Seuls deux migrants ont survécu au naufrage, un Somalien et un Kurde irakien. Tous deux se sont vu délivrer une autorisation provisoire de séjour de six mois en France, selon les autorités. Ils sont "hébergés par l’État dans des centres d’accueil et d’examen de la situation" (CAES), ont précisé, jeudi, les services de l’État.

La France rejette les patrouilles communes avec la Grande-Bretagne

Le drame, qui a provoqué une onde de choc européenne, a ravivé les tensions entre Paris et Londres sur les traversées illégales dans la Manche. Jeudi, le Premier ministre français Jean Castex a rejeté, dans une lettre à son homologue britannique, Boris Johnson sa proposition de "patrouilles conjointes" sur le sol français afin d’empêcher les départs de migrants vers la Grande-Bretagne.

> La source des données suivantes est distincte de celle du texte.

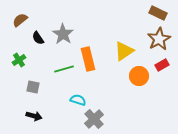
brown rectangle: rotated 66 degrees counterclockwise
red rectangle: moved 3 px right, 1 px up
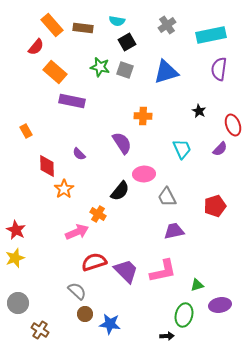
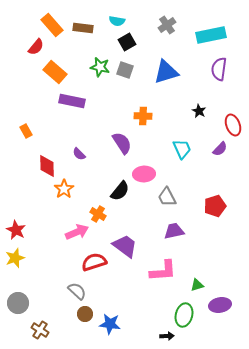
purple trapezoid at (126, 271): moved 1 px left, 25 px up; rotated 8 degrees counterclockwise
pink L-shape at (163, 271): rotated 8 degrees clockwise
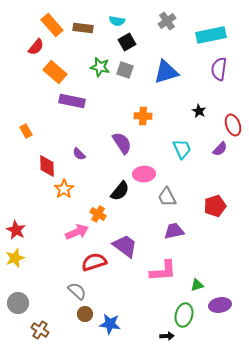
gray cross at (167, 25): moved 4 px up
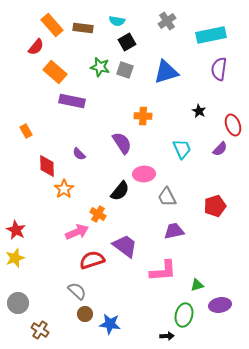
red semicircle at (94, 262): moved 2 px left, 2 px up
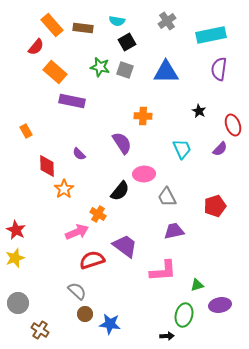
blue triangle at (166, 72): rotated 16 degrees clockwise
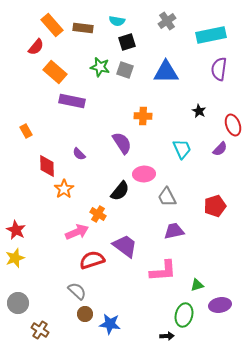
black square at (127, 42): rotated 12 degrees clockwise
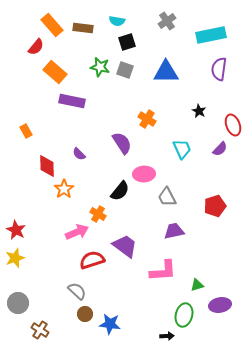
orange cross at (143, 116): moved 4 px right, 3 px down; rotated 30 degrees clockwise
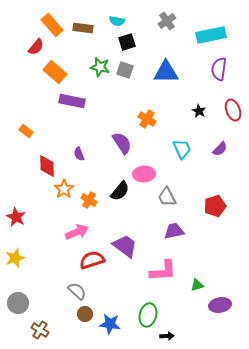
red ellipse at (233, 125): moved 15 px up
orange rectangle at (26, 131): rotated 24 degrees counterclockwise
purple semicircle at (79, 154): rotated 24 degrees clockwise
orange cross at (98, 214): moved 9 px left, 14 px up
red star at (16, 230): moved 13 px up
green ellipse at (184, 315): moved 36 px left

"Nous ne pouvons pas accepter que des policiers ou des militaires britanniques patrouillent sur nos côtes, il en va de notre souveraineté", a écrit le chef du gouvernement français

.>> À (re)lire : "Bien sûr que j’ai peur" : à Grande Synthe et Calais, les migrants déterminés à partir malgré le naufrage meurtrier

Boris Johnson avait fait cette proposition lors d'une conversation téléphonique avec le président français Emmanuel Macron au lendemain du naufrage. Elle figurait également dans une lettre du Premier ministre britannique à Emmanuel Macron, dont la publication sur Twitter avait ulcéré Paris.

Le ministre français de l'Intérieur avait alors annulé l’invitation transmise à son homologue britannique, Priti Patel, pour prendre part à une réunion organisée à Calais avec des responsables européens sur la situation au large des côtes françaises.

À l’issue de cet rencontre, il a été convenu qu’un avion de Frontex, l’agence européenne de surveillance des frontières, serait déployé au-dessus de la Manche pour surveiller la zone et empêcher les traversées illégales.

Cet avion, arrivé mercredi dans le nord de la France, "va jour et nuit pouvoir aider les polices française, néerlandaise et belge", a déclaré, dimanche, Gérald Darmanin. L'appareil est équipé "de capteurs et de radars modernes pour soutenir le contrôle des frontières sur terre et en mer", a ajouté Frontex dans un communiqué.